Over three-quarters of today’s internet traffic comes from streaming video, a number that is only projected to rise over time. To meet this demand, internet service providers offer consumers faster data speeds at premium prices, with gigabit-per-second tiers available in some areas.
But do these pricier plans actually improve the quality of video streaming? A Wall Street Journal investigation recently answered this question with the help of Prof. Nick Feamster, a University of Chicago expert on the performance and security of communications networks, in a collaboration that both informs consumers and advances science.
The story began three years ago with what the reporters thought would be a simple question: Do faster speeds matter for streaming video? To answer it, they turned to Feamster, then at Princeton University, for his expertise on networked computer systems. Feamster’s group had developed software systems that could reliably measure the actual internet speeds consumers received at home, one important part of the WSJ inquiry. But gathering the other half of the data—the performance of streaming video services in those homes—would require a mix of systems, machine learning and recruitment.
While video providers such as Netflix, Amazon and YouTube can collect data on the quality that users receive through their software, ISPs and outside researchers are in the dark. With the help of the Wall Street Journal, the researchers recruited more than 60 households, collected information about their internet service, and installed a monitor of the data passing through their network. But challenges remained.
“We’re basically looking at nonsense traffic; it’s all encrypted, we can’t see the contents of any of it, and we somehow want to know: Is the user streaming a Netflix video, and if so, what’s the resolution? And, how long did it take to start playing?” said Feamster, Neubauer Professor of Computer Science and faculty director of the Center for Data and Computing, who joined the UChicago faculty July 1. “That’s an interesting and very challenging machine learning inference problem. We see a bunch of encrypted data, and we’re trying to figure out the quality of this video—not just ‘speed,” but the quality of the user’s actual experience.”
The work led to a research paper and a new tool called Net Microscope, which infers video streaming quality metrics such as startup delay and resolution in real time from the encrypted data stream. By gathering data from more than 200,000 video sessions from the volunteer homes, the team trained a model that that can look at encrypted data and identify which streams are from Netflix, YouTube, Amazon and Twitch, as well as the quality that end users experience.
From there, the researchers could finally answer the question posed by the Wall Street Journal: How do these services perform at different internet speeds? The study found that streaming video performance plateaus long before the upper-tier plans offered by ISPs, with plans above 100 megabits-per-second only marginally improving startup delays and resolution, even when multiple devices are viewing videos simultaneously.
That’s valuable information for consumers, who might feel compelled to upgrade to a more expensive plan if they’re unsatisfied with their streaming video quality at home. But it’s also useful information for ISPs, Feamster said, who can better help their customers find the true cause of unsatisfactory performance instead of just recommending faster service.
“Anything we do that can help basically shed more light into that question from consumers can also ultimately help the operation of the network itself,” Feamster said. “So it kind of goes both ways.”

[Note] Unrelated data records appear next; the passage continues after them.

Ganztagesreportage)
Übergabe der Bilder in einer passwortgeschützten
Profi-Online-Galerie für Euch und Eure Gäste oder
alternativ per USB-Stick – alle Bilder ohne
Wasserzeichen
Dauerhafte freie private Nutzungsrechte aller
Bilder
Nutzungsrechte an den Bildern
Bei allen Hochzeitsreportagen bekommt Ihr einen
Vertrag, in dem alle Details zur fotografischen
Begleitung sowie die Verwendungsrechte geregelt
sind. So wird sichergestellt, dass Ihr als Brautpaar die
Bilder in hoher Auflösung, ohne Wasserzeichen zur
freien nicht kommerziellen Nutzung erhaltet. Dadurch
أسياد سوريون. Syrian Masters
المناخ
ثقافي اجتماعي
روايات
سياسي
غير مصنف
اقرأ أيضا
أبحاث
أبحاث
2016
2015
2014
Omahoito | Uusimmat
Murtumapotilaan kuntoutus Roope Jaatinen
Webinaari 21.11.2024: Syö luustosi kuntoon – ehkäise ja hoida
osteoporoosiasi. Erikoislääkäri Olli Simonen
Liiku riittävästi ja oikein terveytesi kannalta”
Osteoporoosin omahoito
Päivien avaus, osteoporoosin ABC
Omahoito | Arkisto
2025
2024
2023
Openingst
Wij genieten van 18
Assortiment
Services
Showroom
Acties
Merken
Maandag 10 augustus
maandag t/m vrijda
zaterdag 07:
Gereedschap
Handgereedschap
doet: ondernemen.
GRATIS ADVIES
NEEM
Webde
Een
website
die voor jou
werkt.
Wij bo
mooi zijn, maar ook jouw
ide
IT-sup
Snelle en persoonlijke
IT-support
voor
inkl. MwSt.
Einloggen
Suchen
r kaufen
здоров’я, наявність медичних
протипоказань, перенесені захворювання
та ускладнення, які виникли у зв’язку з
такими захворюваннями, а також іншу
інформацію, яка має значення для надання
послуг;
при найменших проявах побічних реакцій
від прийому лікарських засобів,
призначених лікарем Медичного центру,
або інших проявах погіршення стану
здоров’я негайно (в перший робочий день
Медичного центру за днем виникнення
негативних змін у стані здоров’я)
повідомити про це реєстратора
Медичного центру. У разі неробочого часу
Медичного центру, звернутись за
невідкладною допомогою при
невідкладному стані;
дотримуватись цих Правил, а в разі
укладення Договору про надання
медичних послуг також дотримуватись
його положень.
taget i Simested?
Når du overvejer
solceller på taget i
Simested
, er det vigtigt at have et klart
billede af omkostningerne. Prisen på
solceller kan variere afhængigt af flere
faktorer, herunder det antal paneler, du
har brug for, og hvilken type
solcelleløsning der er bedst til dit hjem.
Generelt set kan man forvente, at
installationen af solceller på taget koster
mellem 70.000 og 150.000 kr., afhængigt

The project fits Feamster’s broader research focus on the performance and security of communications networks, which encompasses work on Internet of Things technologies, censorship and information control over online platforms, and policy questions such as net neutrality and broadband access.
Like the Wall Street Journal project, many of these research areas and policy issues require creating new software and systems that can collect data and measure performance in the real world. From the lens of his new role at the Center for Data and Computing, Feamster sees this project as the beginning of what he hopes will be more work at the intersection of data science, public policy and investigative journalism.
“Addressing policy problems depends on having access to good data, because what is needed to inform the debate is accurate information about what’s actually going on,” Feamster said. “These datasets generally don’t exist, there’s no tranche of speed test data that gets dropped in our lap that could answer these questions. We have to design the method and build the system to gather data that nobody else has… then we can provide an answer.”